The North Ayrshire Monitor farm, like many others around Scotland, has some soil compaction around gateways and in other sections of grazing land. Options to minimise compaction will be covered by Dr Crooks at the meeting and a range of aeration machinery will be demonstrated to show different ways to open up the soil to improve plant growth and water flow.
John Howie, North Ayrshire’s monitor farm host, runs a flock of 250 breeding ewes which started lambing at the beginning of April. As well as finishing over 200 cattle each year, Girtridge also runs a small suckler herd of continental cross cows, which started calving on 14 April.
Mr Howie, who farms in partnership with his mother Margaret and sister Mary, will give an update to the group at the meeting on 8 June about how this year’s lambing and calving went.

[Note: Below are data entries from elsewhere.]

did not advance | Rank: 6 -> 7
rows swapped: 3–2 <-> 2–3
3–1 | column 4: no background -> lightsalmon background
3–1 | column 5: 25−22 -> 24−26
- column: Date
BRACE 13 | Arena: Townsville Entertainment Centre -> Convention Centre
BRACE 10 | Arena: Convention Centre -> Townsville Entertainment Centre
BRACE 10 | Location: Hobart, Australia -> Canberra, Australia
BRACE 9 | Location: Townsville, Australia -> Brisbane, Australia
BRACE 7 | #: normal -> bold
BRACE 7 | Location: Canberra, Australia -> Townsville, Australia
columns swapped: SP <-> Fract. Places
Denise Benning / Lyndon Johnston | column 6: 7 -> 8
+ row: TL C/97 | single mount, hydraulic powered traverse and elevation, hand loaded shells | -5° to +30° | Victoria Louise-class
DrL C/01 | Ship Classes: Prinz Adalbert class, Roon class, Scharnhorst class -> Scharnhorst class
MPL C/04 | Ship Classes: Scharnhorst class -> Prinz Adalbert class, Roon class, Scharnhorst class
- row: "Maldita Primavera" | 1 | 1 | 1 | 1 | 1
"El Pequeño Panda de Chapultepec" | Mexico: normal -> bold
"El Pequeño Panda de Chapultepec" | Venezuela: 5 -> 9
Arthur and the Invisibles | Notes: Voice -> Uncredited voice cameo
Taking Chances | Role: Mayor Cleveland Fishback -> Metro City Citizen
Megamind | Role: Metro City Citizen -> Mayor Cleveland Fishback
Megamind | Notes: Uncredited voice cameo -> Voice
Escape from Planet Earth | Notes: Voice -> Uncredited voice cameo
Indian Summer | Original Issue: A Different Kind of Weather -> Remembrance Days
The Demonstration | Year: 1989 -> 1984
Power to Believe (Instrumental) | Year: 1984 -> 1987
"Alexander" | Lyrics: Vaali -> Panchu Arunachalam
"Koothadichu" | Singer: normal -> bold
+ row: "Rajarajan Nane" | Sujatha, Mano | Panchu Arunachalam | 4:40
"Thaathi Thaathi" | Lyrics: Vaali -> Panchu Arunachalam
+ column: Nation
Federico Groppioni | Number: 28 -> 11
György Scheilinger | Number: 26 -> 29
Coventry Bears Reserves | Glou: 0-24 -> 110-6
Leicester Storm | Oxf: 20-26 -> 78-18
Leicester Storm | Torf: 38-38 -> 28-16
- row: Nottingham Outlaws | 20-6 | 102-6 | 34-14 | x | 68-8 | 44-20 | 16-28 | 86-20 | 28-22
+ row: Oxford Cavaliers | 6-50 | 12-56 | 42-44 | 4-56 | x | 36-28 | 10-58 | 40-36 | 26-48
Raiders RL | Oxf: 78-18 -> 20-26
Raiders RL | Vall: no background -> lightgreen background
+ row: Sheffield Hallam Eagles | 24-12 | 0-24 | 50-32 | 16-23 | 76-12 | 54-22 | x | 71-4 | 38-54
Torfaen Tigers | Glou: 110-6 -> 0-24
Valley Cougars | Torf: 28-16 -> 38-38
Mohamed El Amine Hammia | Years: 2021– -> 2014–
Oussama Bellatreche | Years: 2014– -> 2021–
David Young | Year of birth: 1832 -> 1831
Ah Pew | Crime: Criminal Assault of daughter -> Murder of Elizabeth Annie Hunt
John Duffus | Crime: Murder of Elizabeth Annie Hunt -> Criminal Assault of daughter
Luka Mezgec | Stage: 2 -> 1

“Calving went really well this year and we were pleased that none of our cows needed assistance. Lambing was more challenging though due to the weather. Although we didn’t see much snow at Girtridge, the wet, cold weather meant that we unfortunately lost some lambs and ewes after we turned them out. We are also seeing an increased number of mastitis cases in our ewes this year,” said Mr Howie.
The North Ayrshire Monitor Farm is one of nine monitor farms that have been established across Scotland in a joint initiative by Quality Meat Scotland (QMS) and AHDB Cereals & Oilseeds, with funding from the Scottish Government. The aim of the programme is to help improve the productivity, profitability and sustainability of Scottish farm businesses.
The meeting on 8th June at Girtridge Farm, Dundonald, KA2 9BX will begin at 10.30am. Lunch will be provided, and the meeting is expected to finish by 2.30pm. All are welcome and the event is free.